* _Action item_: Quote each line of the material verbatim, without the pictures.

* _Data provided_:
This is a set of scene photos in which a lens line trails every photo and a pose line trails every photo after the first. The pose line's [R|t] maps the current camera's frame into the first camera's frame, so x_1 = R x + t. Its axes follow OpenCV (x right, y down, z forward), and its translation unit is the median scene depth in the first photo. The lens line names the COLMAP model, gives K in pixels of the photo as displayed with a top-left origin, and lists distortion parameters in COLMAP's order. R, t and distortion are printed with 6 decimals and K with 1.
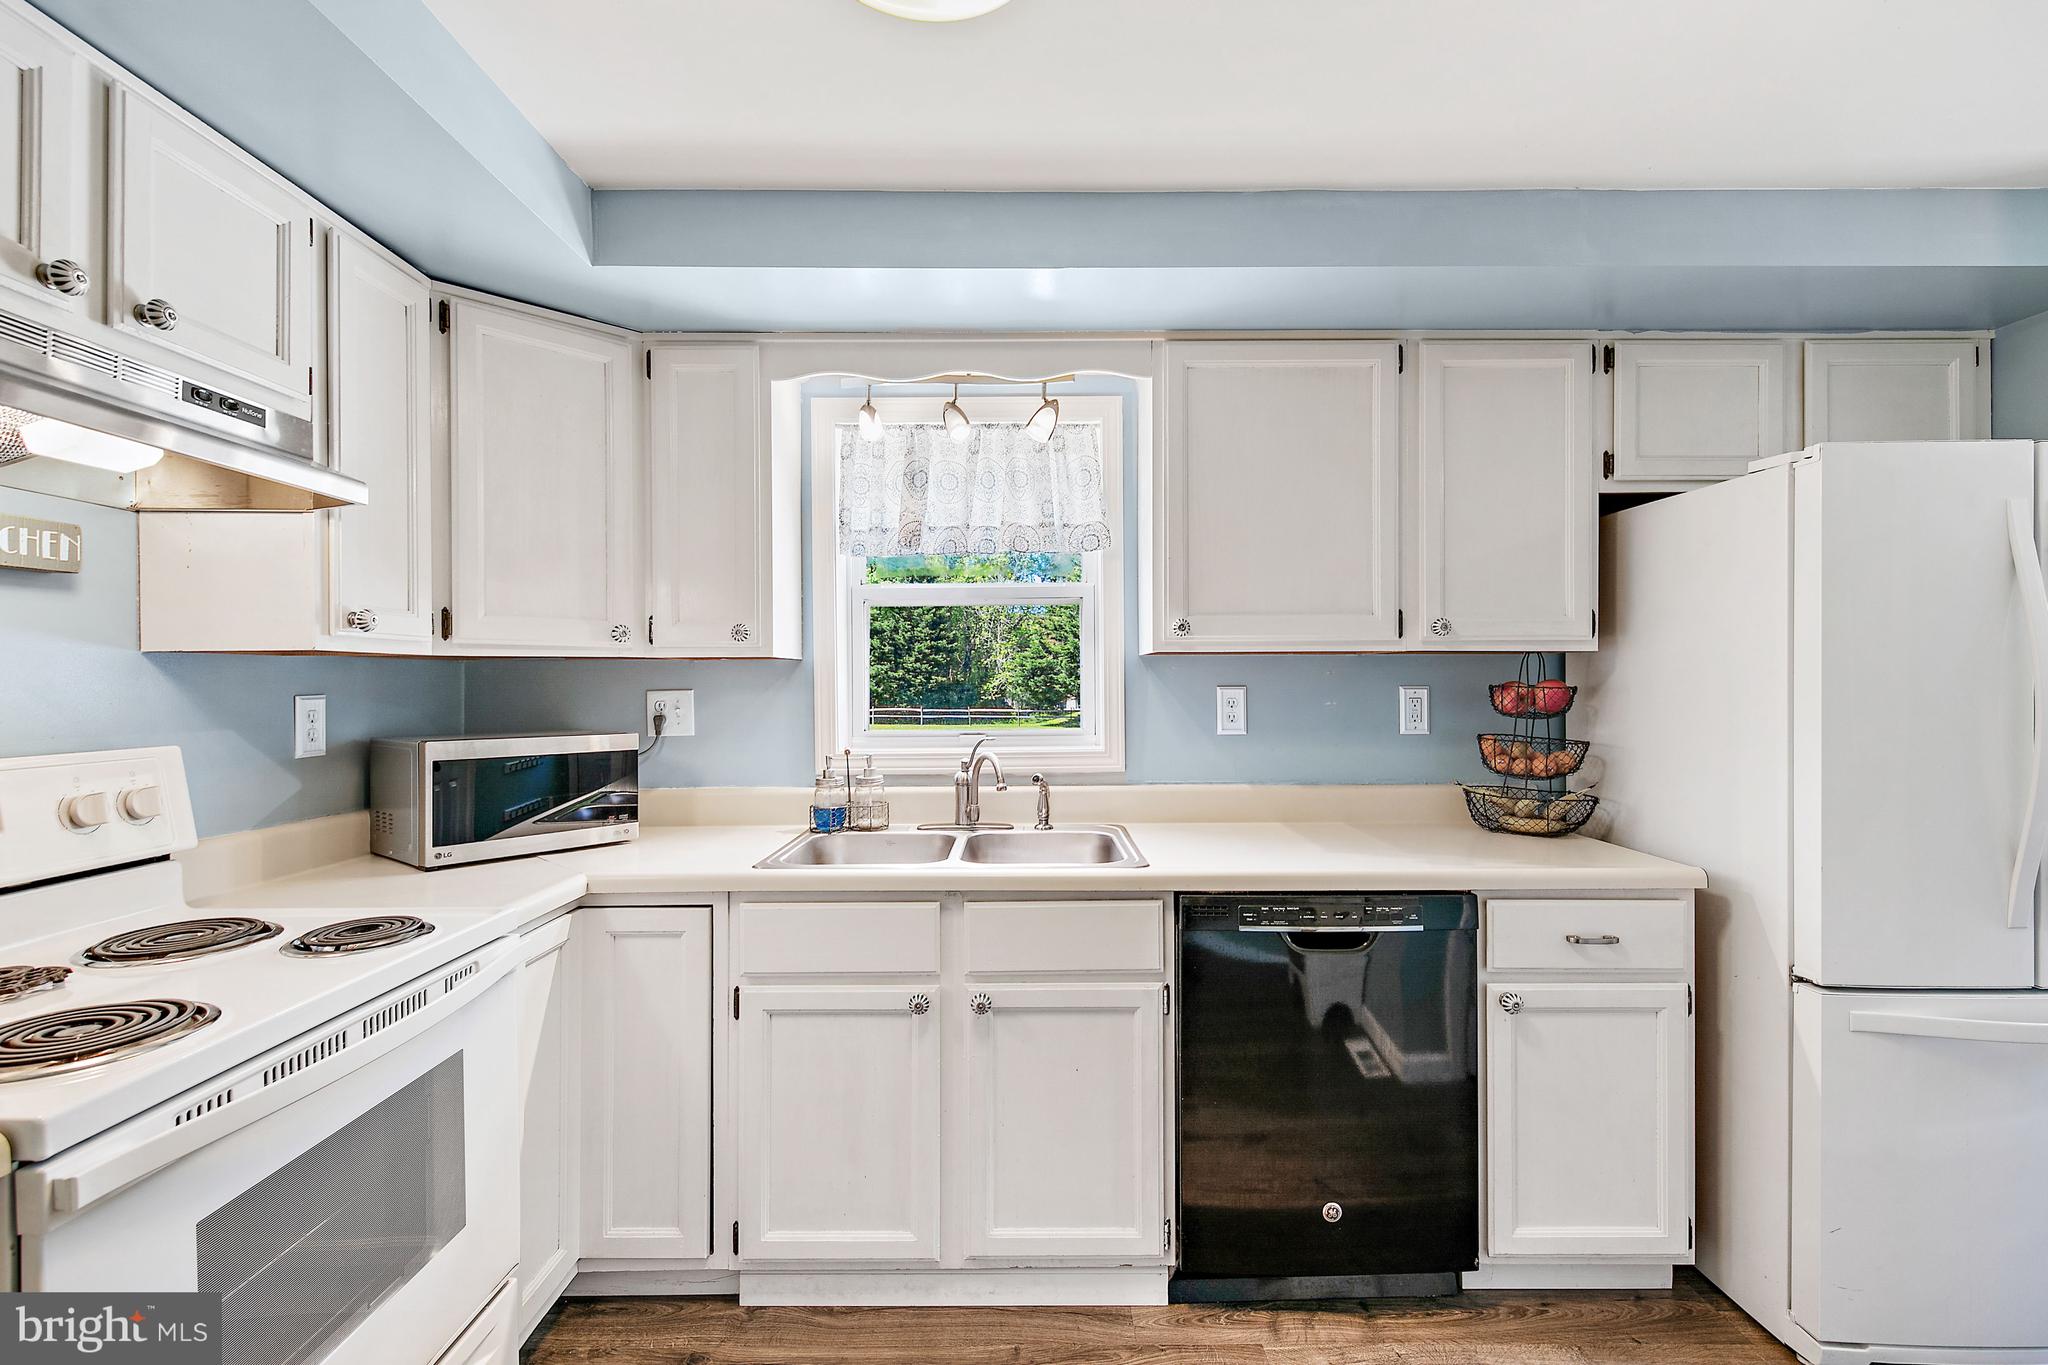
lens RADIAL K [[911.0, 0, 1024.0], [0, 911.0, 682.5], [0, 0, 1]] dist [0.012682, -0.006422]
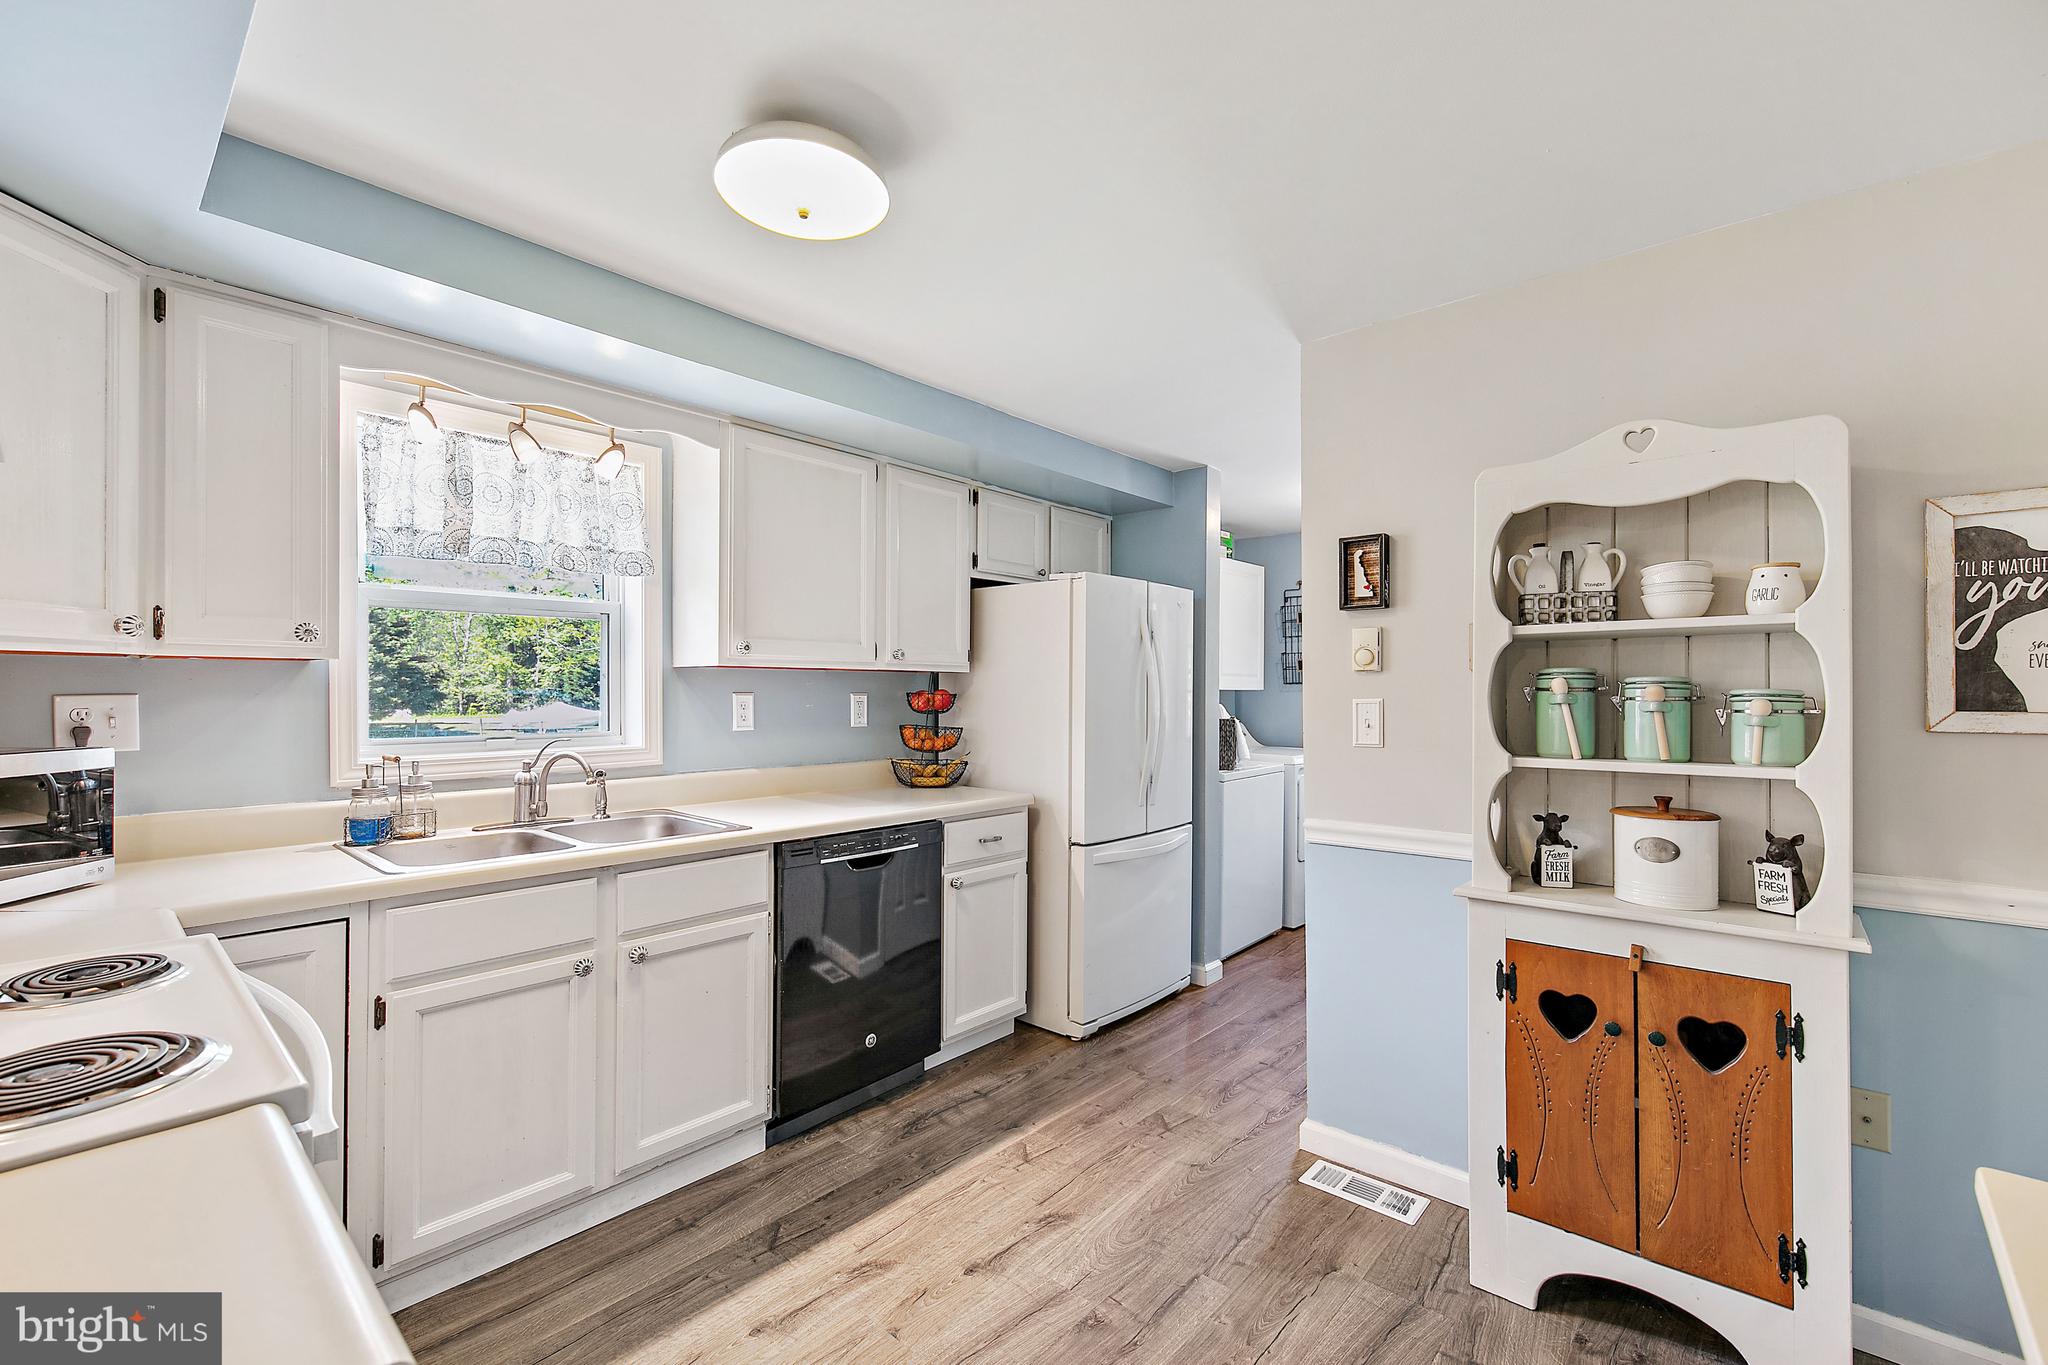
lens RADIAL K [[862.8, 0, 1025.2], [0, 862.8, 688.7], [0, 0, 1]] dist [-0.000265, -0.000062]
pose [[0.668111, 0.007703, 0.744022, -0.523578], [-0.005487, 0.999970, -0.005425, 0.003273], [-0.744041, -0.000458, 0.668133, -0.133063]]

* _Answer area_:
This is a set of scene photos in which a lens line trails every photo and a pose line trails every photo after the first. The pose line's [R|t] maps the current camera's frame into the first camera's frame, so x_1 = R x + t. Its axes follow OpenCV (x right, y down, z forward), and its translation unit is the median scene depth in the first photo. The lens line names the COLMAP model, gives K in pixels of the photo as displayed with a top-left origin, and lists distortion parameters in COLMAP's order. R, t and distortion are printed with 6 decimals and K with 1.
lens RADIAL K [[911.0, 0, 1024.0], [0, 911.0, 682.5], [0, 0, 1]] dist [0.012682, -0.006422]
lens RADIAL K [[862.8, 0, 1025.2], [0, 862.8, 688.7], [0, 0, 1]] dist [-0.000265, -0.000062]
pose [[0.668111, 0.007703, 0.744022, -0.523578], [-0.005487, 0.999970, -0.005425, 0.003273], [-0.744041, -0.000458, 0.668133, -0.133063]]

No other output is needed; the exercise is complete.